### Stored data
◇ ◇ ◇ ◇
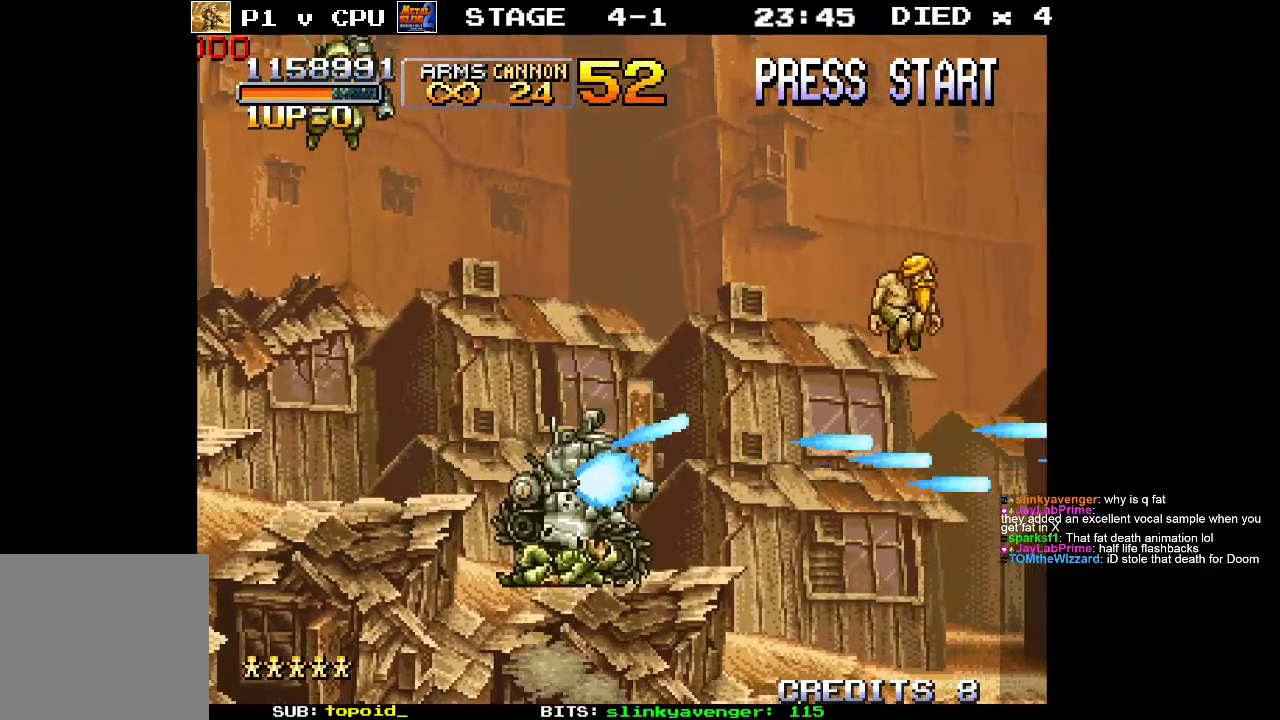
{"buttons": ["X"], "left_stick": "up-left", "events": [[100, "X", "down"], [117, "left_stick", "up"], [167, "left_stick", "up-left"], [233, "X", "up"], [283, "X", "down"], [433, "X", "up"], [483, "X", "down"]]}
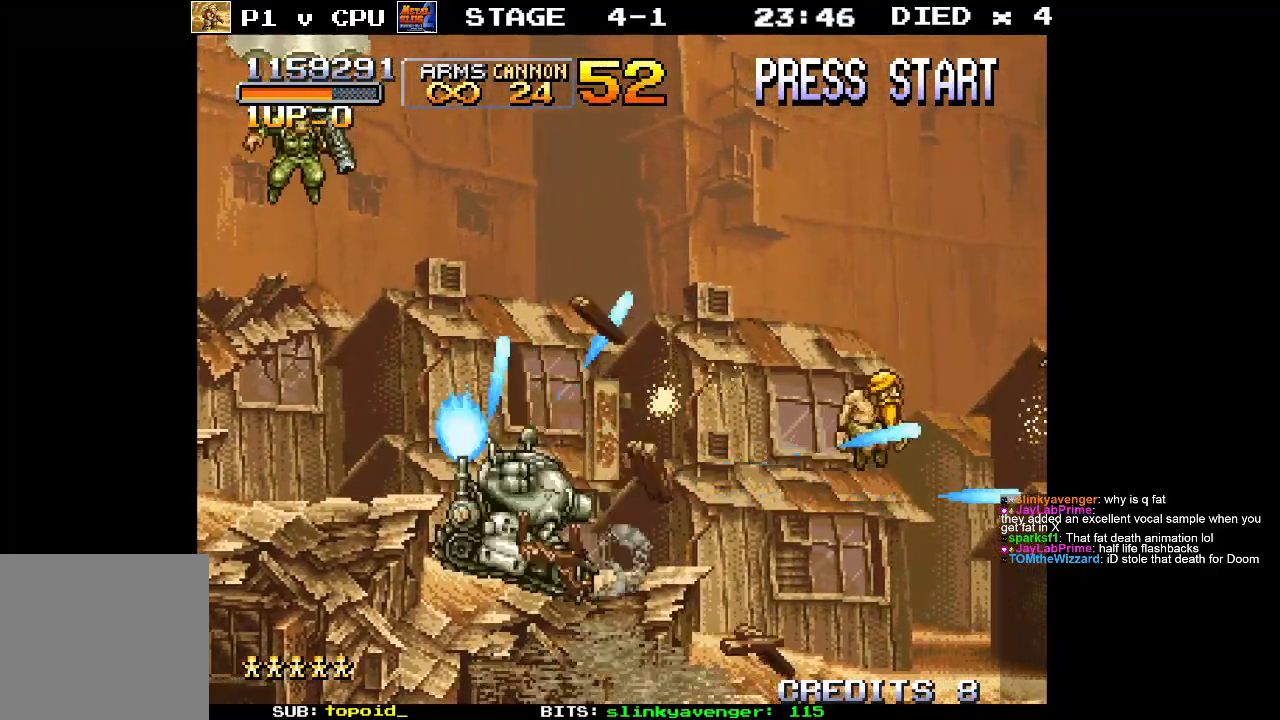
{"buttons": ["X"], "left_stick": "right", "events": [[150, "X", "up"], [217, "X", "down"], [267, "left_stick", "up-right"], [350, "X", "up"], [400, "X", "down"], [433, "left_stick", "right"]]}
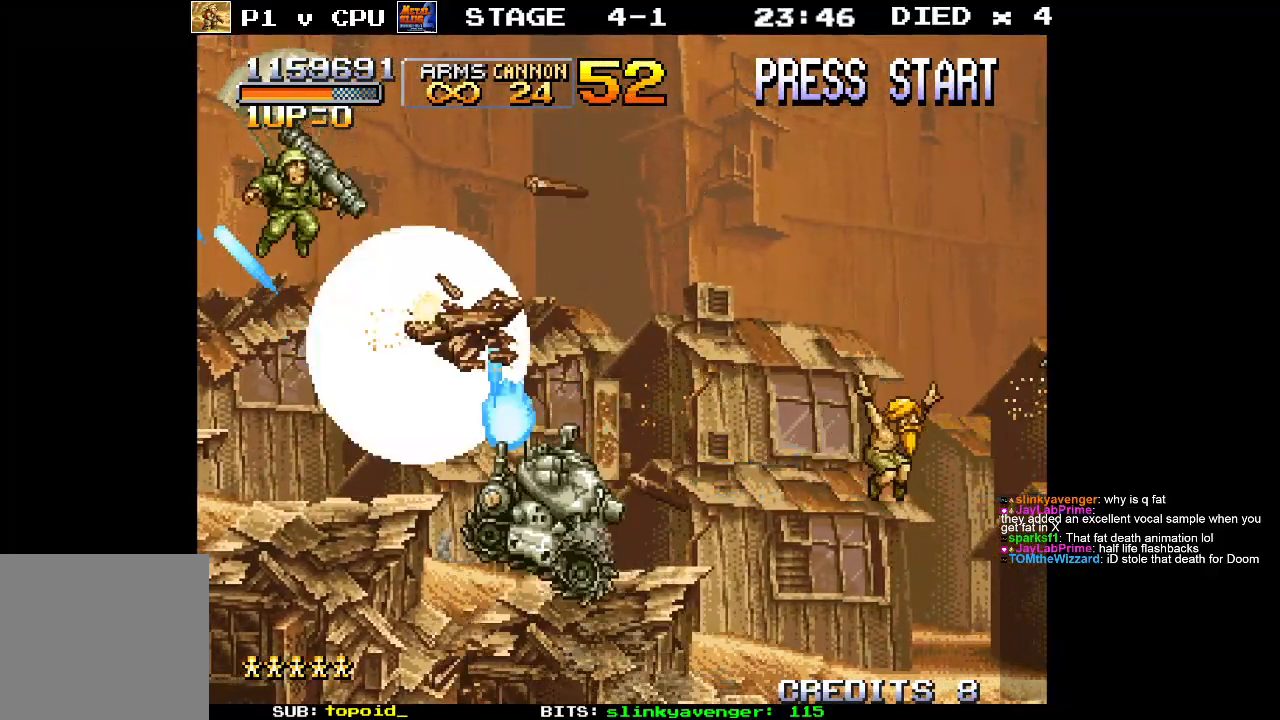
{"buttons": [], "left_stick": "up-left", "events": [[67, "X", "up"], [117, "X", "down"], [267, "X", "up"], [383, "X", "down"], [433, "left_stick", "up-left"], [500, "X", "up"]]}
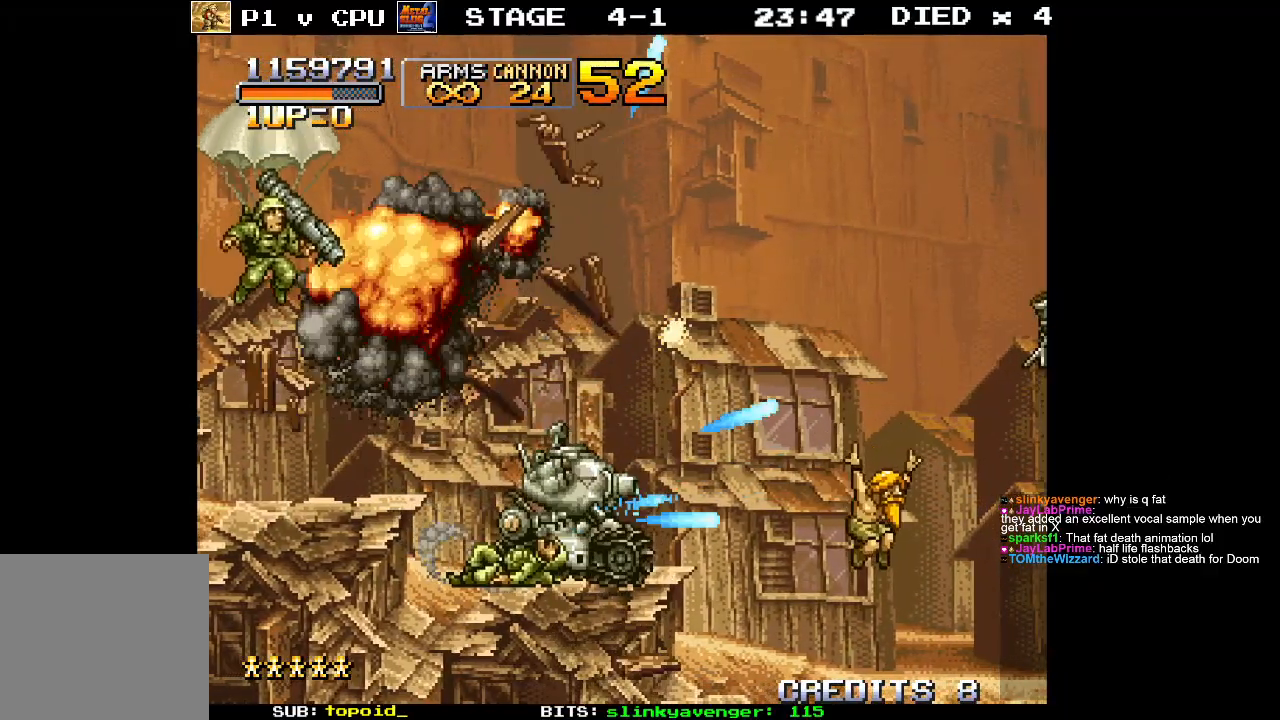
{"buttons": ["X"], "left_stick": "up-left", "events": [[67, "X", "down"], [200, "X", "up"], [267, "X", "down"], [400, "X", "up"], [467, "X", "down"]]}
◇ ◇ ◇ ◇
### Exercise
In your copy of the material, every word must match and no image should appear.

### Written answer
{"buttons": ["X"], "left_stick": "up-left", "events": [[100, "X", "down"], [117, "left_stick", "up"], [167, "left_stick", "up-left"], [233, "X", "up"], [283, "X", "down"], [433, "X", "up"], [483, "X", "down"]]}
{"buttons": ["X"], "left_stick": "right", "events": [[150, "X", "up"], [217, "X", "down"], [267, "left_stick", "up-right"], [350, "X", "up"], [400, "X", "down"], [433, "left_stick", "right"]]}
{"buttons": [], "left_stick": "up-left", "events": [[67, "X", "up"], [117, "X", "down"], [267, "X", "up"], [383, "X", "down"], [433, "left_stick", "up-left"], [500, "X", "up"]]}
{"buttons": ["X"], "left_stick": "up-left", "events": [[67, "X", "down"], [200, "X", "up"], [267, "X", "down"], [400, "X", "up"], [467, "X", "down"]]}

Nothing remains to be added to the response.